-------- DATA LISTING

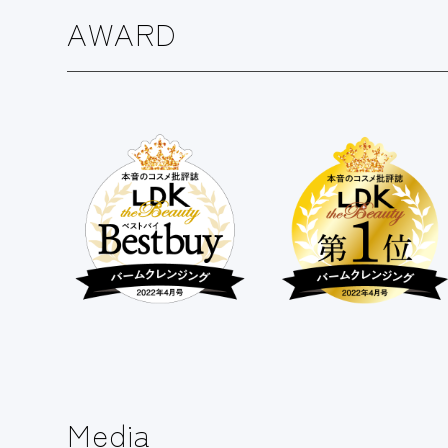
AWARD
Media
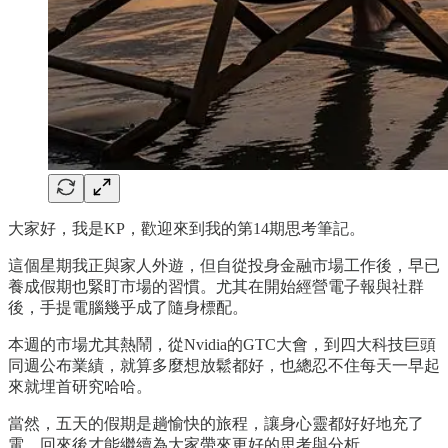
大家好，我是KP，歡迎來到我的第14期思考筆記。
這個星期我正與家人外遊，但自從投身金融市場工作後，早已
養成假期也緊盯市場的習慣。尤其在開始經營電子報與社群
後，手提電腦幾乎成了隨身標配。
本週的市場尤其熱鬧，從Nvidia的GTC大會，到四大科技巨頭
同週公布業績，就算多麼想放鬆都好，也總忍不住每天一早起
來就埋首研究哈哈。
當然，五天的假期是趟愉快的旅程，讓身心靈都好好地充了
電，回來後才能繼續為大家帶來更好的思考與分析。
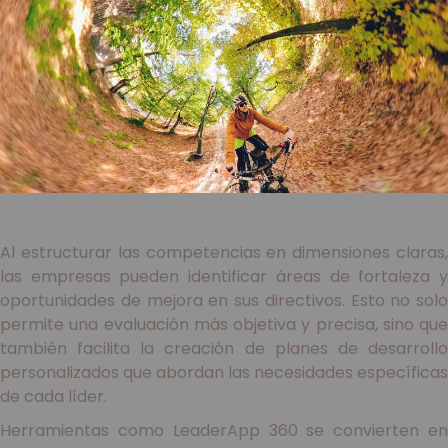
Al estructurar las competencias en dimensiones claras,
las empresas pueden identificar áreas de fortaleza y
oportunidades de mejora en sus directivos. Esto no solo
permite una evaluación más objetiva y precisa, sino que
también facilita la creación de planes de desarrollo
personalizados que abordan las necesidades específicas
de cada líder.
Herramientas como LeaderApp 360 se convierten en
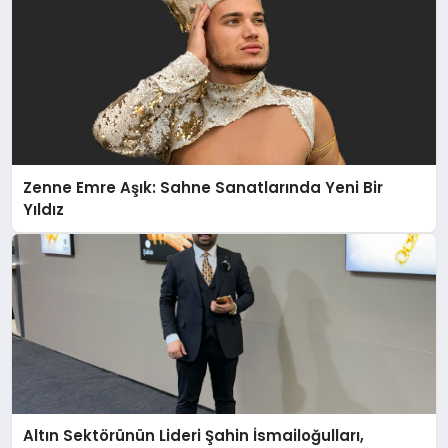
Zenne Emre Aşık: Sahne Sanatlarında Yeni Bir
Yıldız
Altın Sektörünün Lideri Şahin İsmailoğulları,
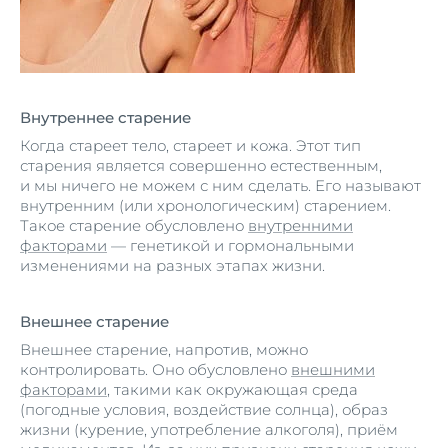
Внутреннее старение
Когда стареет тело, стареет и кожа. Этот тип
старения является совершенно естественным,
и мы ничего не можем с ним сделать. Его называют
внутренним (или хронологическим) старением.
Такое старение обусловлено
внутренними
факторами
— генетикой и гормональными
изменениями на разных этапах жизни.
Внешнее старение
Внешнее старение, напротив, можно
контролировать. Оно обусловлено
внешними
факторами
, такими как окружающая среда
(погодные условия, воздействие солнца), образ
жизни (курение, употребление алкоголя), приём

----------------

GOAL OF THE EXERCISE:
Copy out the text read from each of the records above, line for line and unchanged, and leave the pictures out.

PROBLEM SOLUTION:
AWARD
Media
大家好，我是KP，歡迎來到我的第14期思考筆記。
這個星期我正與家人外遊，但自從投身金融市場工作後，早已
養成假期也緊盯市場的習慣。尤其在開始經營電子報與社群
後，手提電腦幾乎成了隨身標配。
本週的市場尤其熱鬧，從Nvidia的GTC大會，到四大科技巨頭
同週公布業績，就算多麼想放鬆都好，也總忍不住每天一早起
來就埋首研究哈哈。
當然，五天的假期是趟愉快的旅程，讓身心靈都好好地充了
電，回來後才能繼續為大家帶來更好的思考與分析。
Al estructurar las competencias en dimensiones claras,
las empresas pueden identificar áreas de fortaleza y
oportunidades de mejora en sus directivos. Esto no solo
permite una evaluación más objetiva y precisa, sino que
también facilita la creación de planes de desarrollo
personalizados que abordan las necesidades específicas
de cada líder.
Herramientas como LeaderApp 360 se convierten en
Zenne Emre Aşık: Sahne Sanatlarında Yeni Bir
Yıldız
Altın Sektörünün Lideri Şahin İsmailoğulları,
Внутреннее старение
Когда стареет тело, стареет и кожа. Этот тип
старения является совершенно естественным,
и мы ничего не можем с ним сделать. Его называют
внутренним (или хронологическим) старением.
Такое старение обусловлено
внутренними
факторами
— генетикой и гормональными
изменениями на разных этапах жизни.
Внешнее старение
Внешнее старение, напротив, можно
контролировать. Оно обусловлено
внешними
факторами
, такими как окружающая среда
(погодные условия, воздействие солнца), образ
жизни (курение, употребление алкоголя), приём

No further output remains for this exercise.